#5 Farewell, Ace..

I’ve often felt I was born too late.

I didn’t come of age at The Farm, or The Mab,  and I missed Off Broadway and the Nightbreak by a few years. By the time I hit the scene there weren’t too many options left for a young punk rocker lookin for a wild time. It had already become a world of hand stamps and IDs, cover charges and agro doormen. Gone was the hint of danger, the controlled violence of a good mosh pit, gone was the urgency to hurry up and have the time of your life before the cops show up to shut the whole thing down.  Gone was the underground, the afterhours, the night…

But even in the absence of relevance there were those who played on. They came to the shores of Tire Beach with generators, they came to the corner of Mission and 20th to play live in front of what once was Leed’s, and they came to Ace Junkyard, the last bastion of underground culture in San Francisco.

※

▶ **Tasks for this exercise**
- 1) In the passage about Ace Junkyard, how is Ace Junkyard described?
- 2) Please continue the passage about Ace Junkyard from its final sentence.
The lines after this are separate material, not part of the passage about Ace Junkyard.

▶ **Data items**
※

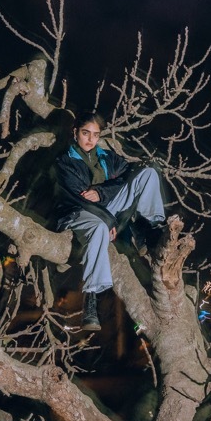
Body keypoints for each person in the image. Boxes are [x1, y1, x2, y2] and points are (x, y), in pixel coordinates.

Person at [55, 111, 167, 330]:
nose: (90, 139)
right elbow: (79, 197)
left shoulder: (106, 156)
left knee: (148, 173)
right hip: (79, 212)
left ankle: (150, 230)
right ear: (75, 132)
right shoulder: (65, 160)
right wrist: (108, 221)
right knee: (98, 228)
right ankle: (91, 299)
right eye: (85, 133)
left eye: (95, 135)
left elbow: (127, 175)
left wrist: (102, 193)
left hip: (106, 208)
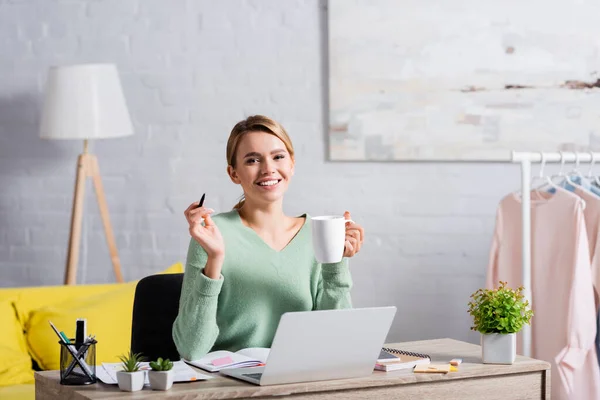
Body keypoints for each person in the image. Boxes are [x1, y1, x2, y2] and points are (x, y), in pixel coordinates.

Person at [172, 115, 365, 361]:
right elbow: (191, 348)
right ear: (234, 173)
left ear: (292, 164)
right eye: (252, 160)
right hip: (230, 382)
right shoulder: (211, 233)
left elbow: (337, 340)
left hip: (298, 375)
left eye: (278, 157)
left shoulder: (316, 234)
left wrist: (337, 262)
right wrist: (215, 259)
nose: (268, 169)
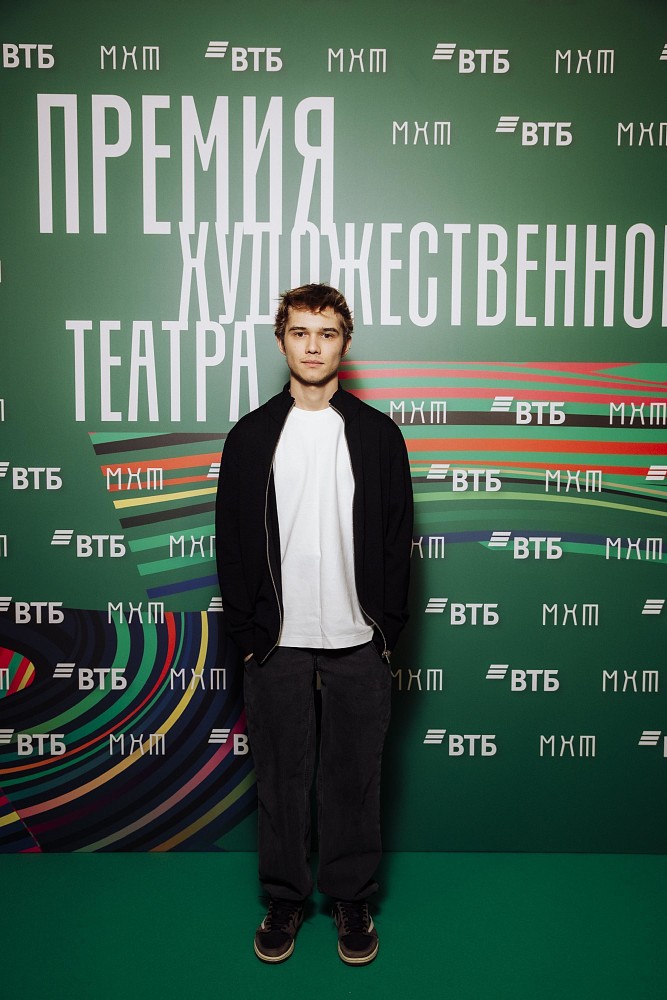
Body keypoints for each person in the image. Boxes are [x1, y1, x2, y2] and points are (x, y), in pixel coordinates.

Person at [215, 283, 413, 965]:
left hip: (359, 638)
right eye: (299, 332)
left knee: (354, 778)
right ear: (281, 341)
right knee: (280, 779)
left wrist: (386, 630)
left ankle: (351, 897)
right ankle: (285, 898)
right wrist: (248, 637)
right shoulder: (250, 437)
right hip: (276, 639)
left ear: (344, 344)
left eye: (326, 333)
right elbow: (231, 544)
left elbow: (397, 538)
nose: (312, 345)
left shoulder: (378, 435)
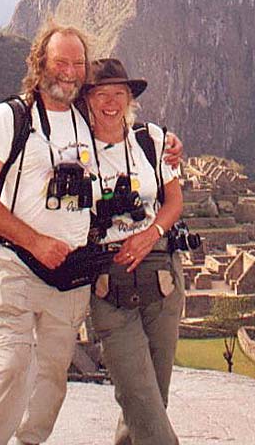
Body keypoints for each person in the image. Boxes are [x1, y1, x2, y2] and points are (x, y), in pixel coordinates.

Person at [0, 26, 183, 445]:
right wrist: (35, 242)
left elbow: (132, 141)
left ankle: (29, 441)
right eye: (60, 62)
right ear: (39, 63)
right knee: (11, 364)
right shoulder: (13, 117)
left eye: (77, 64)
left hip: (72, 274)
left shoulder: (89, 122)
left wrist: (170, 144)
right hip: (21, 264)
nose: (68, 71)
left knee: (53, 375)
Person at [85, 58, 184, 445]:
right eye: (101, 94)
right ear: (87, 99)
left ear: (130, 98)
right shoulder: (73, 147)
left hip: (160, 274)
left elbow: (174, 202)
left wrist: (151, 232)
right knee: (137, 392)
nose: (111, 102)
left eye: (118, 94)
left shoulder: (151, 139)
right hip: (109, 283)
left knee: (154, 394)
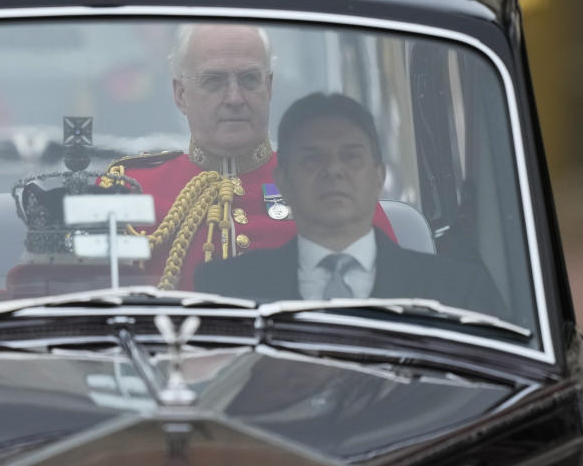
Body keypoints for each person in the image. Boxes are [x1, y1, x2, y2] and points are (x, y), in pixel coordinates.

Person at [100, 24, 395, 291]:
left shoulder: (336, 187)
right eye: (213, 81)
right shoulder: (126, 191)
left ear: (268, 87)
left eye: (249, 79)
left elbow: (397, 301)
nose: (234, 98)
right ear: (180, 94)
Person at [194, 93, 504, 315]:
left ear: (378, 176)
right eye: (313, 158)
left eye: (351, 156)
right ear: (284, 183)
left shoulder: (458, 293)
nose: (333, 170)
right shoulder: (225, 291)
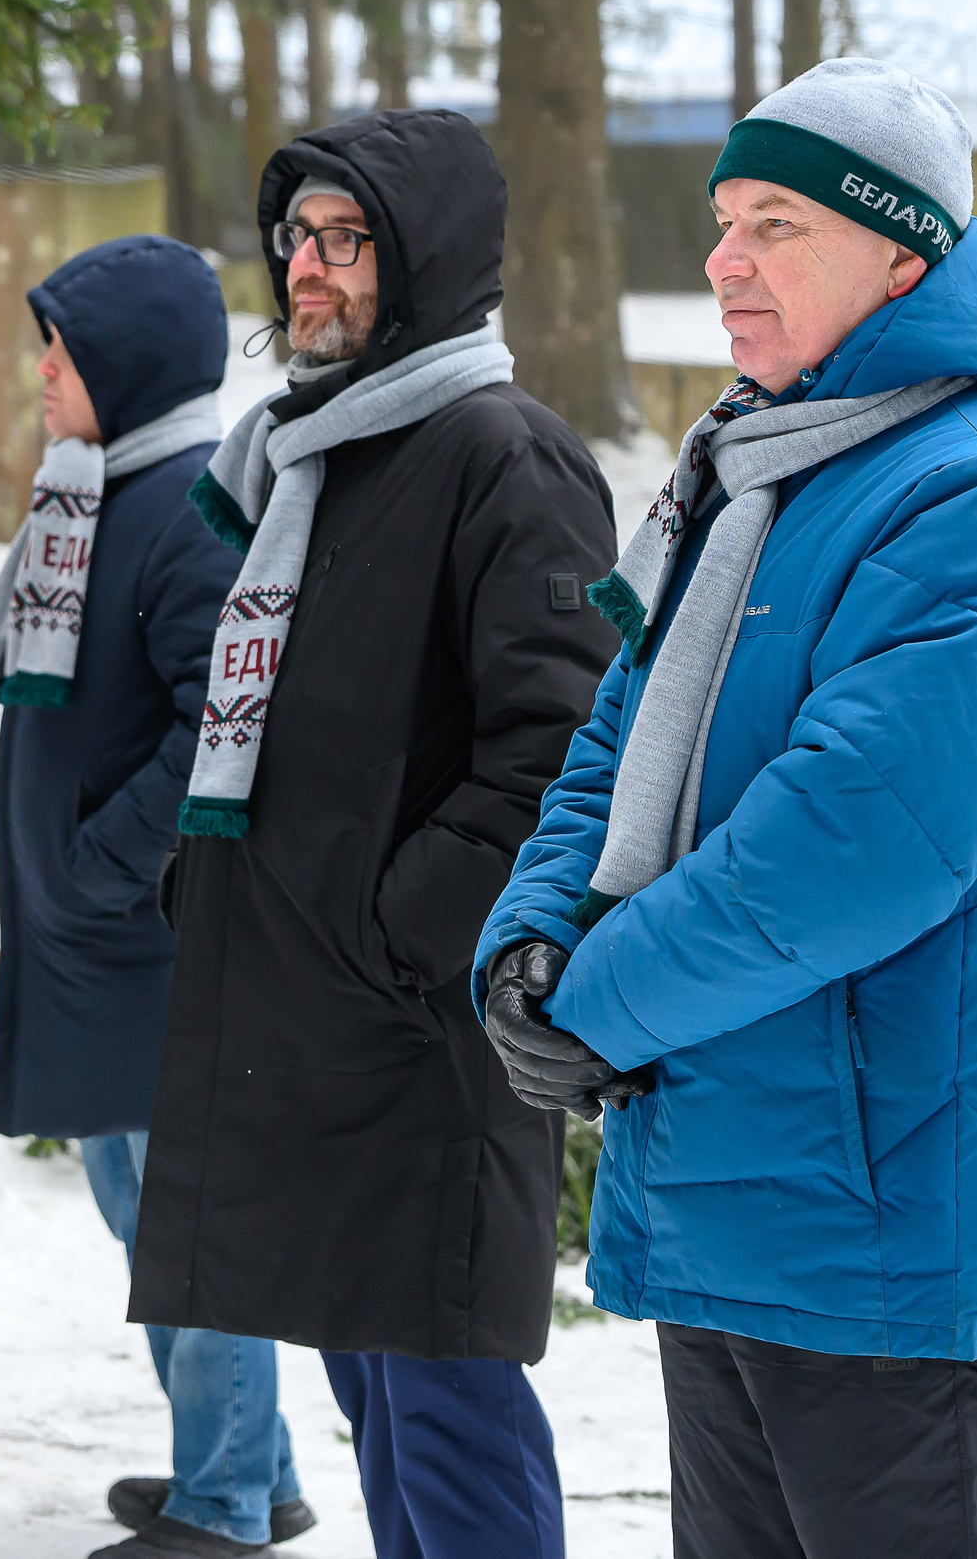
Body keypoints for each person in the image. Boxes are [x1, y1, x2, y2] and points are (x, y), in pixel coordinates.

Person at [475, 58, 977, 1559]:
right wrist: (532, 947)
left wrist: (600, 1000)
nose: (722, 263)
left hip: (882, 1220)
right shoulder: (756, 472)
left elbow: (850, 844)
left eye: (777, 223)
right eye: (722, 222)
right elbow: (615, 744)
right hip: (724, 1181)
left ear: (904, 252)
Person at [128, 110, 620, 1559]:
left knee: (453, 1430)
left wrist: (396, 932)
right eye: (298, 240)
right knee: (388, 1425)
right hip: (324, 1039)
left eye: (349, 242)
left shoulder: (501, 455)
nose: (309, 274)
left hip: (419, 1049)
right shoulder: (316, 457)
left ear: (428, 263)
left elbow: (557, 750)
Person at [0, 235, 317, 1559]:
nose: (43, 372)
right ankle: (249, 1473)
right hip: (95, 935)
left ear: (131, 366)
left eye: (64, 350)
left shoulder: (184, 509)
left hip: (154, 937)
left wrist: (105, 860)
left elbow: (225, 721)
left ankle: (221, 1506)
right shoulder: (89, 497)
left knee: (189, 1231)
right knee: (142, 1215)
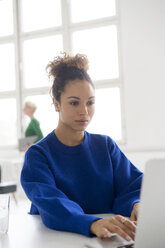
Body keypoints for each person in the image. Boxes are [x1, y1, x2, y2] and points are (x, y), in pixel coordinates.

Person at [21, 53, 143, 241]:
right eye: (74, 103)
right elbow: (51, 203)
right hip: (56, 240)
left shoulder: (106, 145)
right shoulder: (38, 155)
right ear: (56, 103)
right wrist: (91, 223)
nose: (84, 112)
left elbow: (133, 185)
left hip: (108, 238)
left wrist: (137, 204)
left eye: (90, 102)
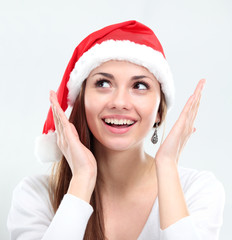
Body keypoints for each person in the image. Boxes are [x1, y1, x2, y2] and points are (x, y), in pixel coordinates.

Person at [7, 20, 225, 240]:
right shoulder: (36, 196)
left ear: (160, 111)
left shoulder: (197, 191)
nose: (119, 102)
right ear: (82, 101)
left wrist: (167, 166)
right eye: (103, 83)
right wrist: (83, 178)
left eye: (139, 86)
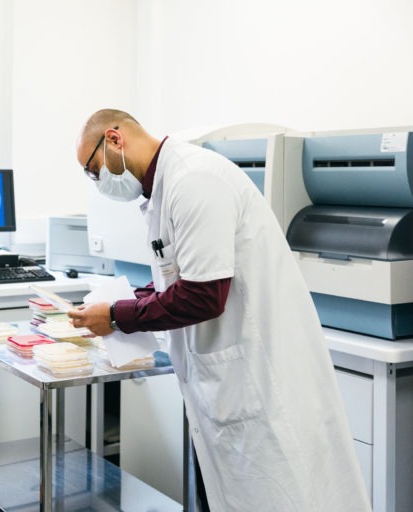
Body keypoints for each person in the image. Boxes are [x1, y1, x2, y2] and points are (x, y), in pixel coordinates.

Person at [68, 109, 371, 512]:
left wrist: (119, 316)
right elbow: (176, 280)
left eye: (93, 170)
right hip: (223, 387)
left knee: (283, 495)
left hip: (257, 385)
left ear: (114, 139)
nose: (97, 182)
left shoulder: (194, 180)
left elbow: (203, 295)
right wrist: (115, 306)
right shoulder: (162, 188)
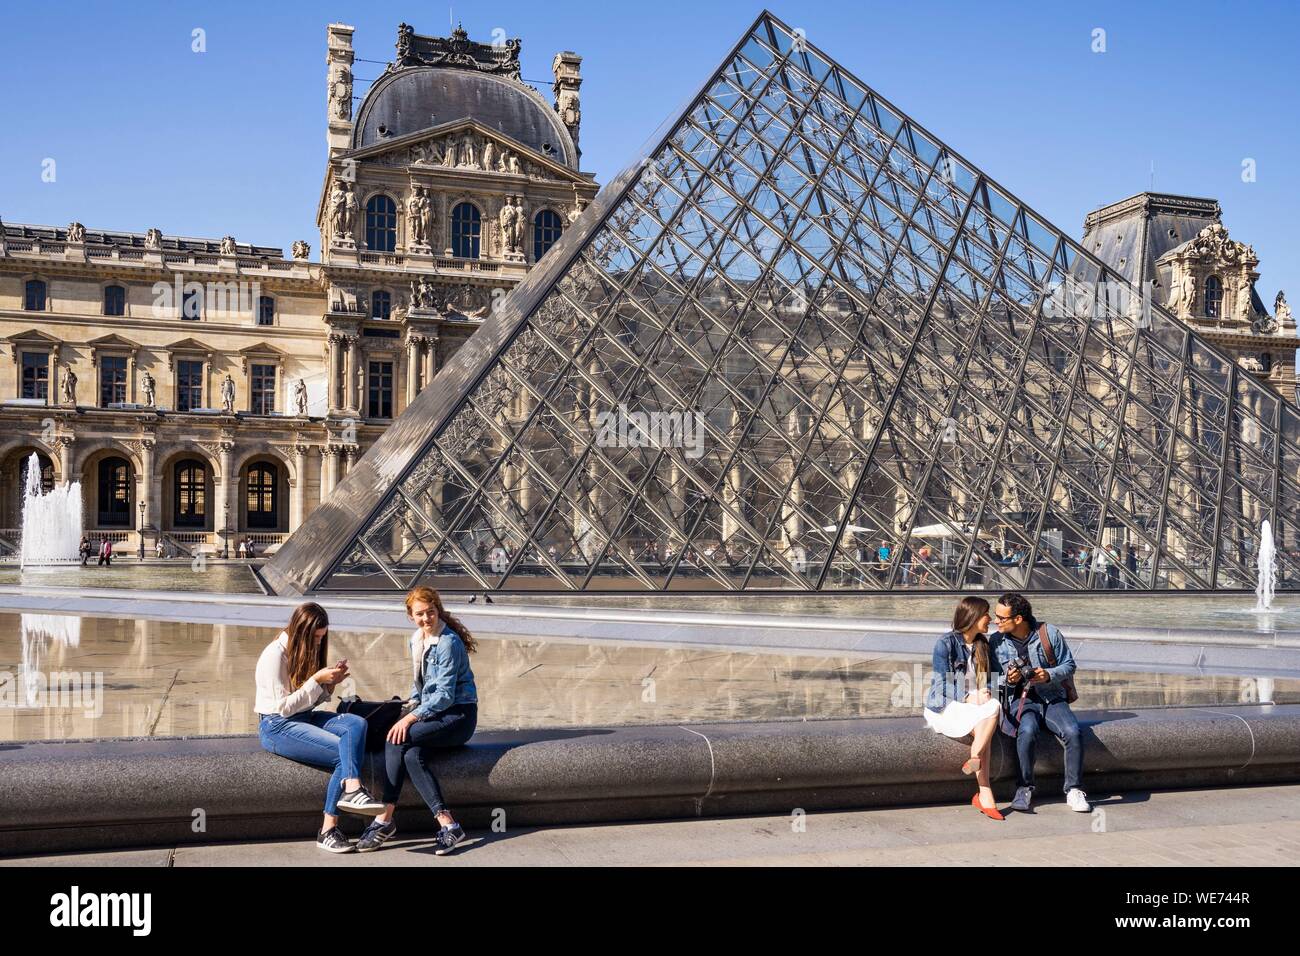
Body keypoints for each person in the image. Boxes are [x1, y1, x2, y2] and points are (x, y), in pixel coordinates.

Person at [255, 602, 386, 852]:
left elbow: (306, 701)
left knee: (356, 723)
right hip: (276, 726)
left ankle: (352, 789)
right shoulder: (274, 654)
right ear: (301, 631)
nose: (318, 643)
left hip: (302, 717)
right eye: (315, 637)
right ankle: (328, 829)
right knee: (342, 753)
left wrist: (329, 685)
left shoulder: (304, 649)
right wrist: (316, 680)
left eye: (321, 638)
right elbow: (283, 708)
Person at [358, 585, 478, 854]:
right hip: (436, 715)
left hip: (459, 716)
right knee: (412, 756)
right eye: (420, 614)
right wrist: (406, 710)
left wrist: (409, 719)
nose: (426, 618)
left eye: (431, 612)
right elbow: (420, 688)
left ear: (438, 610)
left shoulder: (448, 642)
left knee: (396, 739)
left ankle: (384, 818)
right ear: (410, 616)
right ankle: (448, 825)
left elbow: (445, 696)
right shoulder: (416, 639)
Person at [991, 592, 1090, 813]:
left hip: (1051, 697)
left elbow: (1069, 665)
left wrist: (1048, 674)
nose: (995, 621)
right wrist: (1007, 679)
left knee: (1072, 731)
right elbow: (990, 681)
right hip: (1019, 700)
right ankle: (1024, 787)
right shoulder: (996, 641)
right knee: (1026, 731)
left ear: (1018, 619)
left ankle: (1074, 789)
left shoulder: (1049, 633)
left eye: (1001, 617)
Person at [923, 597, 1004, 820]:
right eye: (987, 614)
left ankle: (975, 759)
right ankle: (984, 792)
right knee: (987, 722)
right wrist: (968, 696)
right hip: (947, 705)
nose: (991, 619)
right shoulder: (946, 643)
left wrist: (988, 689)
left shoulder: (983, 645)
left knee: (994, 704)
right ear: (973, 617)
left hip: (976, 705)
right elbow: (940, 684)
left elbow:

※

▶ **Answers to the tasks**
- 1) As the last bastion of underground culture in San Francisco.

- 2)
Located on McKinnon st. in the dirty depths of the Bayshore, Ace was a legitimate junkyard by day. A place where you could find a replacement alternator or a motor for the robot you were building in the garage, a place where the air was heavy with the smell of rust and rotten gasoline, and black grease was thickly caked on every hand you shook.  What set it apart from the area’s other dismantlers was the owner, a man named Bill. (Or, on occasion, a woman named Billenda.) It was his generosity and support of the local art and music scene that made the place what it was, but it was his soul that gave the place a life of its own.

Image by Scott Beale

Image by Scott Beale

If you’ve been lucky enough to have watched Cookie Mongoloid from atop a pile of scrap, or brave enough to have ridden one of the bike rodeo’s homemade thrill rides, or been fortunate enough to get to know Bill, you understand.  Ace was more than a place to see a show, or find a spare part. Ace was, to me, more than the sum of its parts. It was a place where I felt I belonged.

And now it’s gone.

After 25 years of operation, and a year long struggle with the landlady, Bill has been forced to close the gates of Ace for the last time, and so the unstoppable force of progress reduces to memory yet another sacred somewhere.

I raise glass to you Bill, and thank you with all my heart for the many ways Ace touched my life.

The spirit lives on in all of us.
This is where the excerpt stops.